Hiroshima does not speak loudly, but what it says stays with you long after you leave.
Hiroshima does not speak loudly, but what it says stays with you long after you leave. On August 6, 1945, at 8:15 in the morning, an atomic bomb detonated 600 meters above the city center and erased nearly everything beneath it. The Peace Memorial Park now occupies the ground where the blast hit hardest, a wide green space along the Motoyasu River anchored by the skeletal Atomic Bomb Dome, the only structure left standing near the hypocenter.
The museum tells the story with photographs, artifacts, and personal accounts. A child's tricycle, a stopped watch, a shadow burned into stone. The experience is devastating and necessary. Outside, the Cenotaph frames the Dome and the eternal flame in a single sightline, a geometry of remembrance designed so that the eye moves from grief to resolve in one glance. Paper cranes by the thousands hang in glass cases near Sadako's statue, folded by schoolchildren who still believe the wish.

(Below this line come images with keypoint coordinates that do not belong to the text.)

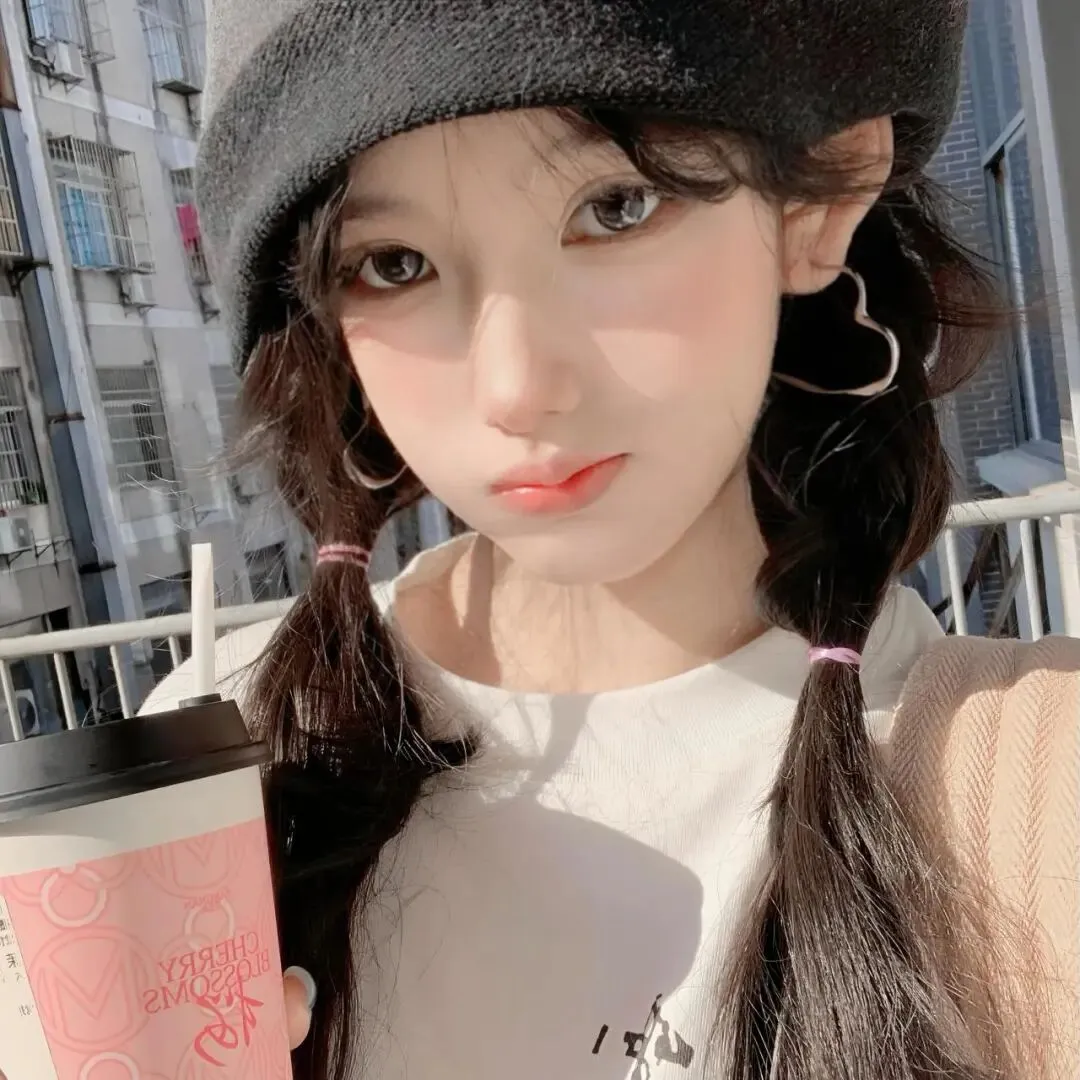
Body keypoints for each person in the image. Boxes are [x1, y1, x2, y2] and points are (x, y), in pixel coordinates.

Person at [143, 1, 1080, 1078]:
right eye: (395, 264)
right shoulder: (211, 769)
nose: (516, 387)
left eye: (615, 208)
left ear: (819, 195)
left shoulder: (1032, 797)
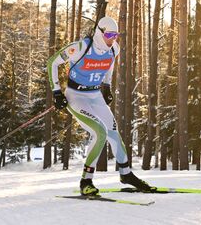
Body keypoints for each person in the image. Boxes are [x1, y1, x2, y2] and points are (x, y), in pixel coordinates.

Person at [47, 16, 154, 195]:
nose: (113, 39)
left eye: (116, 35)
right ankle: (86, 181)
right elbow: (53, 62)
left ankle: (126, 174)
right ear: (100, 32)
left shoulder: (114, 50)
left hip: (95, 95)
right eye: (110, 35)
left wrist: (107, 87)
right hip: (76, 97)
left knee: (113, 132)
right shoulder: (81, 47)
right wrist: (57, 91)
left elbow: (108, 67)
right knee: (100, 132)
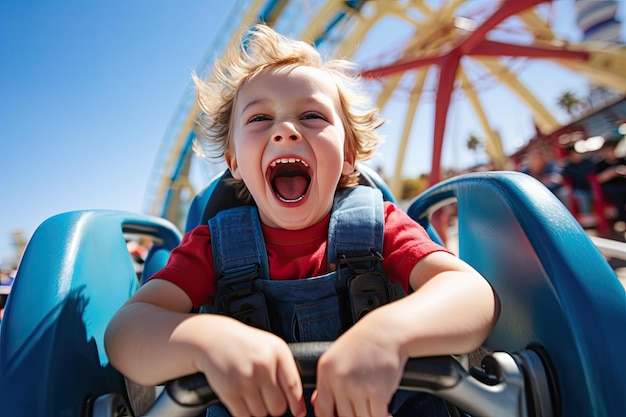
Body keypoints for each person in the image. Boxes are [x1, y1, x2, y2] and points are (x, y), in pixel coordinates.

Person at [105, 25, 498, 417]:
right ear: (235, 163)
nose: (285, 131)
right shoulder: (213, 246)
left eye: (311, 116)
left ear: (347, 155)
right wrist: (207, 342)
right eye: (259, 118)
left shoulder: (381, 226)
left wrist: (389, 334)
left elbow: (472, 294)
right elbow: (127, 331)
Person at [595, 139, 626, 230]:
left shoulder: (622, 161)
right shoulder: (600, 164)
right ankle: (621, 221)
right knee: (617, 195)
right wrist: (611, 173)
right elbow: (598, 179)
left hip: (623, 185)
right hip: (610, 188)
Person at [560, 146, 595, 218]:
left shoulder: (587, 163)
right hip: (575, 190)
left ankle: (588, 217)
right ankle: (583, 217)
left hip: (590, 188)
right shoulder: (568, 166)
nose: (577, 155)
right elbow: (562, 177)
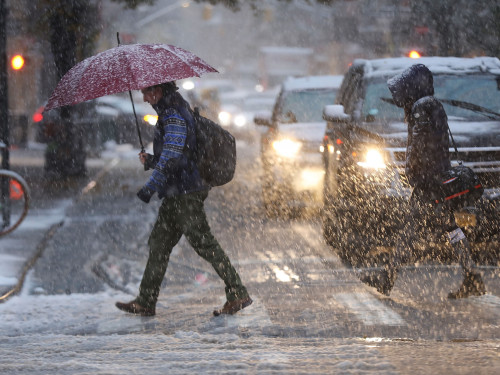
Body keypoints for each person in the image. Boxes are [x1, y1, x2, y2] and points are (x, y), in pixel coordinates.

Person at [116, 81, 252, 316]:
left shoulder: (173, 116)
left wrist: (149, 187)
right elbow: (176, 155)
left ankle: (237, 292)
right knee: (159, 244)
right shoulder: (173, 111)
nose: (145, 99)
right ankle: (146, 300)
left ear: (157, 91)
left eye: (146, 93)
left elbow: (172, 158)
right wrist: (151, 161)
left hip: (186, 192)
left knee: (204, 244)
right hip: (177, 192)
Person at [361, 64, 486, 299]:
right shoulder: (431, 104)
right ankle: (472, 277)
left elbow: (419, 146)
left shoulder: (421, 107)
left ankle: (389, 277)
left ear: (412, 87)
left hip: (429, 183)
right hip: (436, 178)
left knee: (411, 231)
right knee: (450, 228)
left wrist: (416, 175)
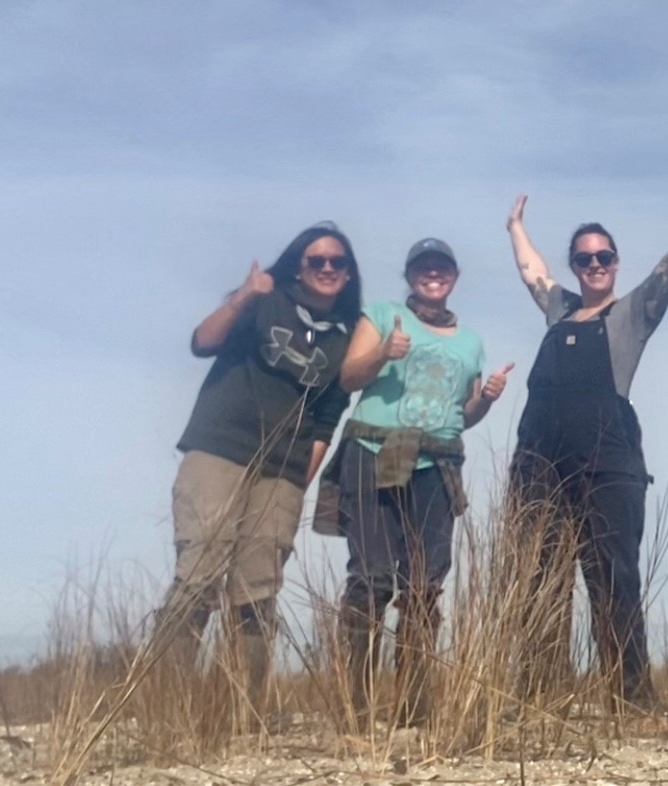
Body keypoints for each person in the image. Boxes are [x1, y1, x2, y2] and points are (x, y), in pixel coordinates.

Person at [505, 170, 668, 708]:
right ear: (576, 266)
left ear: (616, 263)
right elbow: (533, 271)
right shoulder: (558, 310)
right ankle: (540, 697)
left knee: (612, 579)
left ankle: (631, 696)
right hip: (540, 464)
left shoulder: (633, 312)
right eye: (585, 259)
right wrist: (514, 228)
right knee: (540, 580)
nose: (596, 265)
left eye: (604, 257)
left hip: (609, 465)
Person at [151, 221, 361, 723]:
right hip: (221, 449)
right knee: (198, 575)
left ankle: (242, 712)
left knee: (258, 591)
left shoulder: (347, 336)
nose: (327, 268)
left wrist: (297, 481)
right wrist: (244, 295)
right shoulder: (266, 302)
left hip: (283, 469)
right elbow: (202, 342)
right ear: (299, 266)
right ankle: (161, 703)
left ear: (349, 275)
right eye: (317, 261)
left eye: (337, 262)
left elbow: (327, 419)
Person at [315, 237, 511, 727]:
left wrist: (486, 398)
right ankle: (354, 704)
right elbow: (348, 378)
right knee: (373, 576)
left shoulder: (470, 342)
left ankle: (412, 704)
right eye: (423, 268)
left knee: (425, 584)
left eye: (441, 268)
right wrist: (384, 352)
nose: (433, 275)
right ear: (410, 275)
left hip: (438, 461)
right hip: (375, 450)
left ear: (454, 277)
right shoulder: (382, 315)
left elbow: (462, 416)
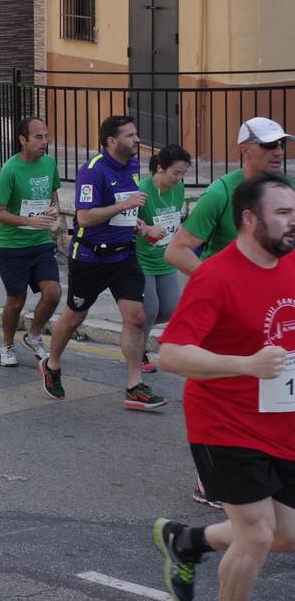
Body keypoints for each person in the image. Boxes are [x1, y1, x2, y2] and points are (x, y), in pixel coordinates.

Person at [152, 174, 295, 601]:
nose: (293, 222)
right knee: (257, 536)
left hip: (282, 422)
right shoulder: (216, 276)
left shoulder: (291, 263)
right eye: (283, 213)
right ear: (250, 219)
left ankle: (188, 542)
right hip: (225, 423)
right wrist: (246, 364)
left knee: (286, 534)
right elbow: (171, 354)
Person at [40, 115, 165, 410]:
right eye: (131, 135)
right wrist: (124, 204)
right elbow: (84, 218)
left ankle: (135, 386)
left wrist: (143, 227)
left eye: (137, 134)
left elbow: (130, 211)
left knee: (135, 317)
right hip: (91, 257)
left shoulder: (133, 165)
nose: (137, 140)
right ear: (112, 141)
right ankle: (53, 364)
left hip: (124, 254)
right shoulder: (92, 171)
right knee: (74, 317)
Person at [165, 117, 294, 275]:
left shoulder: (289, 189)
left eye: (282, 145)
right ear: (245, 150)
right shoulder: (219, 193)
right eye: (269, 145)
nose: (278, 152)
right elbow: (176, 251)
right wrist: (219, 284)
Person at [0, 116, 64, 368]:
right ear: (22, 139)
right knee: (16, 300)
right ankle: (6, 346)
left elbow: (53, 194)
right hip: (12, 247)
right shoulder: (10, 169)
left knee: (53, 292)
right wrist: (27, 221)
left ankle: (33, 336)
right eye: (38, 137)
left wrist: (54, 210)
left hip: (41, 244)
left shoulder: (49, 163)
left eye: (46, 136)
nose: (45, 141)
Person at [136, 144, 192, 373]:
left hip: (166, 258)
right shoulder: (142, 190)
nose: (179, 179)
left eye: (182, 174)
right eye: (175, 173)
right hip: (142, 260)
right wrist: (147, 229)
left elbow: (176, 217)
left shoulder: (178, 190)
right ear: (160, 168)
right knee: (150, 308)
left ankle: (135, 328)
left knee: (170, 309)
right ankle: (138, 353)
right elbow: (128, 222)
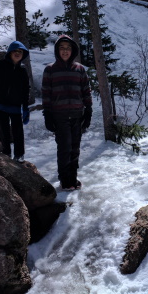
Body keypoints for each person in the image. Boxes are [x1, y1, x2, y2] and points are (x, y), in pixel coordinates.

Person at [42, 34, 92, 191]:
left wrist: (88, 110)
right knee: (64, 148)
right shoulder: (50, 70)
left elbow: (86, 91)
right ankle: (65, 180)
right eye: (62, 48)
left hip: (77, 114)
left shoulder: (79, 69)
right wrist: (48, 114)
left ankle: (73, 177)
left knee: (75, 148)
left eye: (68, 48)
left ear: (73, 50)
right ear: (57, 51)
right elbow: (46, 94)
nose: (65, 51)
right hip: (60, 116)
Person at [0, 40, 30, 162]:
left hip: (15, 106)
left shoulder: (23, 70)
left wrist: (25, 107)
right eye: (15, 51)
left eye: (20, 52)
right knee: (3, 129)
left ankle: (19, 154)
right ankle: (6, 153)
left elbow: (26, 90)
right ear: (10, 52)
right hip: (0, 104)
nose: (17, 53)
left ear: (23, 54)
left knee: (18, 131)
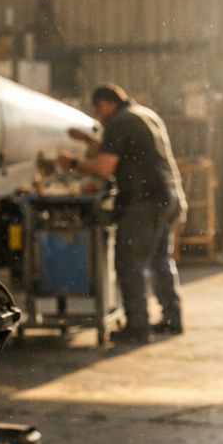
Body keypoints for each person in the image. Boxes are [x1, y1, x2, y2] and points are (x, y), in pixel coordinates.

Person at [59, 84, 186, 344]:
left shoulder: (119, 121)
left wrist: (72, 163)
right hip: (168, 195)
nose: (99, 116)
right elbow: (127, 151)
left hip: (144, 201)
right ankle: (172, 319)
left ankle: (137, 327)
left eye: (98, 110)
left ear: (106, 103)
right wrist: (88, 140)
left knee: (130, 262)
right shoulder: (144, 114)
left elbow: (104, 167)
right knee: (159, 259)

The city that rebuilt itself after 1945 is vibrant, modern, and forward-facing. Wide boulevards, planned during reconstruction, give Hiroshima an openness unusual in Japanese cities. The Hondori shopping arcade runs through the center with the easy buzz of any mid-sized city. Streetcars, some of them survivors of the bombing still in service, rattle along fixed routes connecting neighborhoods.
Hiroshima's baseball team, the Carp, inspires a devotion that borders on civic religion. On game nights, the city turns red. Mazda Zoom-Zoom Stadium, open-air and close to the action, fills with fans who sing, chant, and release coordinated balloon launches between innings. The energy is joyful and defiant, a city proving that life goes on and goes on well.
Hiroshima-style okonomiyaki is the city's defining dish and a point of fierce local pride. Unlike the Osaka style, which mixes all ingredients into a batter, Hiroshima layers them — a thin crepe, mountains of shredded cabbage, bean sprouts, pork, noodles, egg — built up on the griddle in a tower of sizzling architecture. Okonomimura, a multi-story building near the Peace Park, packs dozens of stalls under one roof, each cook working a flat griddle with practiced speed.
Oysters from the Seto Inland Sea are the other local treasure. Hiroshima produces more oysters than any other prefecture in Japan. Grilled, fried, raw, or steamed in their shells with a splash of ponzu, they appear on menus across the city from October through March. Lemon from the nearby islands and sake from Saijo round out a food culture that draws from the sea and the surrounding hills.
A short ferry ride from the city, Miyajima Island floats in the Inland Sea with the vermilion torii gate of Itsukushima Shrine standing in the shallows. At high tide, the gate appears to hover above the water. At low tide, you can walk out to its base and touch the barnacled pillars. The shrine itself, a UNESCO World Heritage site, extends over the water on stilts, its corridors open to the breeze.
Deer wander the island freely, unbothered by tourists. Mount Misen rises behind the shrine, reachable by ropeway or a forest trail that passes through primeval woodland. The view from the summit — scattered islands, fishing boats, the shimmer of the Inland Sea — is among the finest in western Japan. Miyajima is only a day trip from Hiroshima, but it shifts the register entirely, from the weight of history to the lightness of sea and sky.